• Extract:
-------------------------

Let’s start with a recent editorial from the home of “free markets and free people,” the Wall Street Journal. Photovoltaic solar energy, quoth the mavens, is a “speculative and immature technology that costs far more than ordinary power.”

So few words, so many misconceptions. It pains me to say that because, like many business leaders, I grew up on the Wall Street Journal and still depend on it.

But I cannot figure out why people who call themselves “conservatives” would say solar or wind power is “speculative.” Conservatives know that word is usually reserved to criticize free-market activity that is not approved by well, you know who.

Today, around the world, more than a million people work in the wind and solar business. Many more receive their power from solar.

Solar is not a cause; it is a business with real benefits for its customers.

Just ask anyone who installed their solar systems five years ago. Today, many of their systems are paid off and they are getting free energy. Better still, ask the owners of one of the oldest and most respected companies in America who recently announced plans to build one of the largest solar facilities in the country.

That would be Dow Jones, owners of the Wall Street Journal.

Now we come to “immature.” Again, the meaning is fuzzy. But in Germany, a country one-third our size in area and population, they have more solar than the United States. This year, Germans will build enough solar to equal the output of three nuclear power plants.

What they call immaturity, our clients call profit-making leadership.

But let’s get to the real boogie man here: the contention that solar “costs far more than ordinary power.”

I’ve been working in energy infrastructure for 25 years and I have no idea what the WSJ means by the words “ordinary power.” But, after spending some time with Milton Friedman, whom I met on many occasions while studying for an MBA at the University of Chicago, I did learn about costs.

And here is what every freshman at the University of Chicago knows: There is a difference between cost and price.

-------------------------

• Information shown:
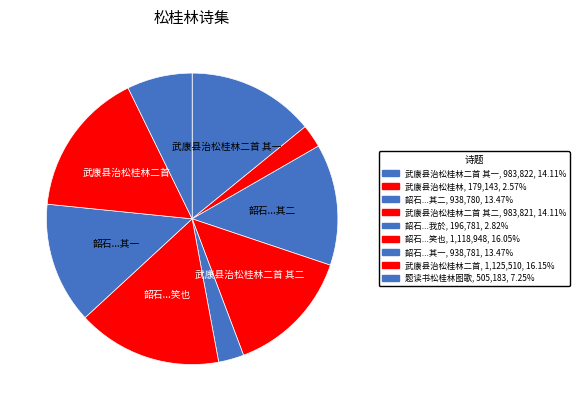

What is the largest slice in the pie chart?

武康县治松桂林二首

-------------------------

• What is expected:
Pick up the essay defending solar power against the Wall Street Journal editorial and write the next part, starting after its final sentence.

• Task response:
Solar relies on price supports from the government. Fair enough — though its price is falling even faster than fossil fuel prices are rising.

But if Friedman were going to compare the costs of competing forms of energy, he also would have wanted to know the cost of “ordinary energy.” Figured on the same basis. This is something the self-proclaimed conservative opponents of solar refuse to do.

But huge companies including Walmart, IBM, Target and Los Gatos Tomatoes have figured it out. And last year, so did the National Academy of Sciences. It produced a report on the Hidden Costs of Energy that documented how coal was making people sick to the tune of $63 billion a year.

And considering that oil and natural gas had so many tax breaks and subsidies that were so interwoven into their price structures for so long, it is hard to say exactly how many tens of billions these energy producers received courtesy of the U.S. Taxpayer.

Just a few weeks ago, the International Energy Agency said that worldwide, fossil fuels receive $550 billion in subsidies a year — 12 times what alternatives such as wind and solar get.

Neither report factored in global warming or the cost of sending our best and bravest into harm’s way to protect our energy supply lines.

Whatever that costs, you know it starts with a T.

All this without hockey stick graphs, purloined emails or junk science.

When you compare the real costs of solar with the fully loaded real costs of coal and oil and natural gas and nuclear power — apples to apples, solar is cheaper.

That’s not conservative. Or liberal. That comes from an ideology older and more reliable than both of those put together: Arithmetic.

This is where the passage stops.